Speaking at a press conference in Taksim, "Hrant Dink's Friends" issued a statement, saying there were employing their legal right to obtain information and addressed questions to the president, prime minister and the justice, interior and foreign ministers.
Under the law, the state must respond to the questions within 15 business days.

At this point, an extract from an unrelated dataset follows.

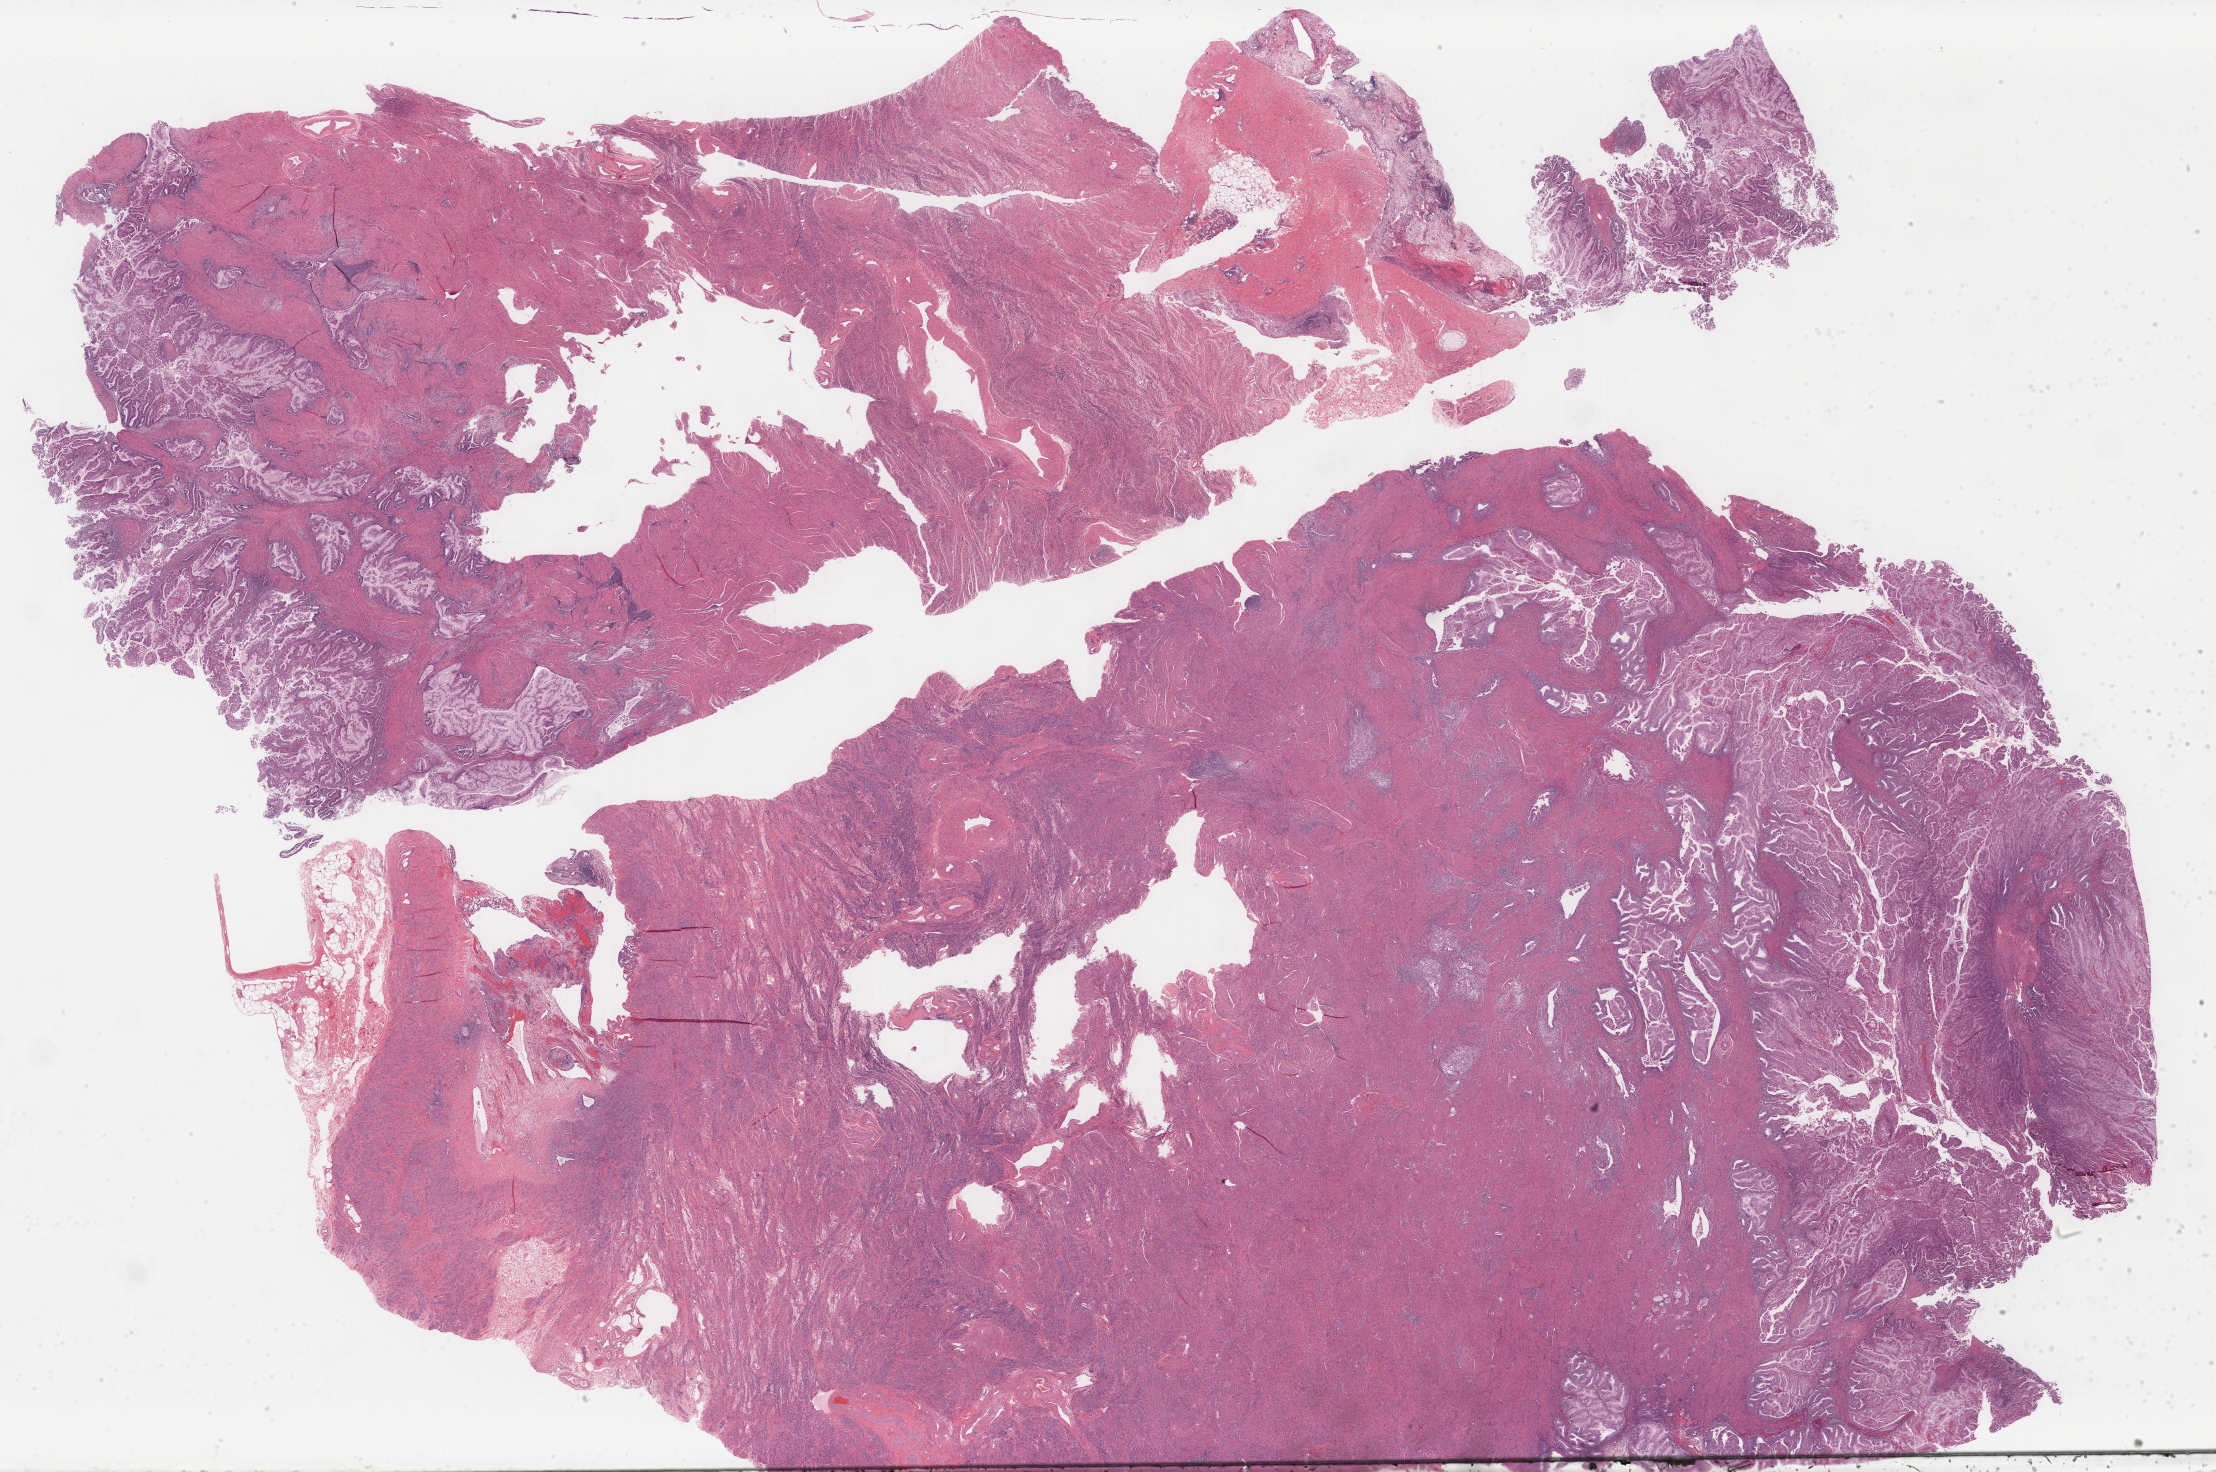
H&E whole-slide image, low-resolution overview of the scanned area, about 35.2 x 23.4 mm (from a 40x scan); formalin-fixed paraffin-embedded (FFPE) diagnostic section; uterus, primary tumour sample. Female patient; age at initial diagnosis 58 years. Histologic grade: G1 (well differentiated).
Diagnosis: Endometrioid adenocarcinoma, NOS (endometrium). FIGO stage: IIIC.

After this period, the group will hold a second press conference to evaluate the answers.
Speaking Aug. 16, Gül said, "Unfortunately, Hrant Dink lost his life because the necessary precautions were not taken."
Dink, a Turkish journalist of Armenian origin, was assassinated in Istanbul on Jan. 19, 2007.
In response, the group has demanded to know which precautions were in place, who failed to take them and what was done on the issue in the wake of the murder.
The president has also said in the past that legal investigations had found any civil servant guilty of negligence in the murder.
Gül was also asked why he did not call on the State Supervision Board, or DDK, to investigate the matter, as he immediately did for the recent Public Personnel Selection Examination, or KPSS, scandal and the March 2009 helicopter crash that killed politician Muhsin Yazıcıoğlu.
Prime Minister Recep Tayyip Erdoğan, meanwhile, was asked why the National Intelligence Organization, or MİT, was not involved in the legal investigations following Dink's murder and whether it was normal that MİT had received no intelligence on the planned assassination ahead of time.
In the event that it did have foreknowledge, the group demanded to know what intelligence was received and what legal procedures had been initiated with regards to MİT employees.
Justice Minister Sadullah Ergin was asked why no action had been taken against people and groups who openly threatened Dink before the murder since open threats and discrimination on the basis of ethnicity and religion are an offense that does not require the target's legal complaint for investigation.
The court decision and the Supreme Board of Judges and Prosecutors, or HSYK, prevention of any investigation of police officers suspected of involvement were also questioned.
In a sarcastic vein, the group demanded to know whether Interior Minister Beşir Atalay had launched an investigation into his own ministry's investigators since it was allegedly obvious that they had framed the civil servants after declaring them innocent of any claims of neglect.
Foreign Minister Ahmet Davutoğlu, meanwhile, was asked who prepared the European Court of Human Rights defense for the state in which Dink was compared to a neo-Nazi, who approved the defense and whether any legal proceedings had been launched against these parties.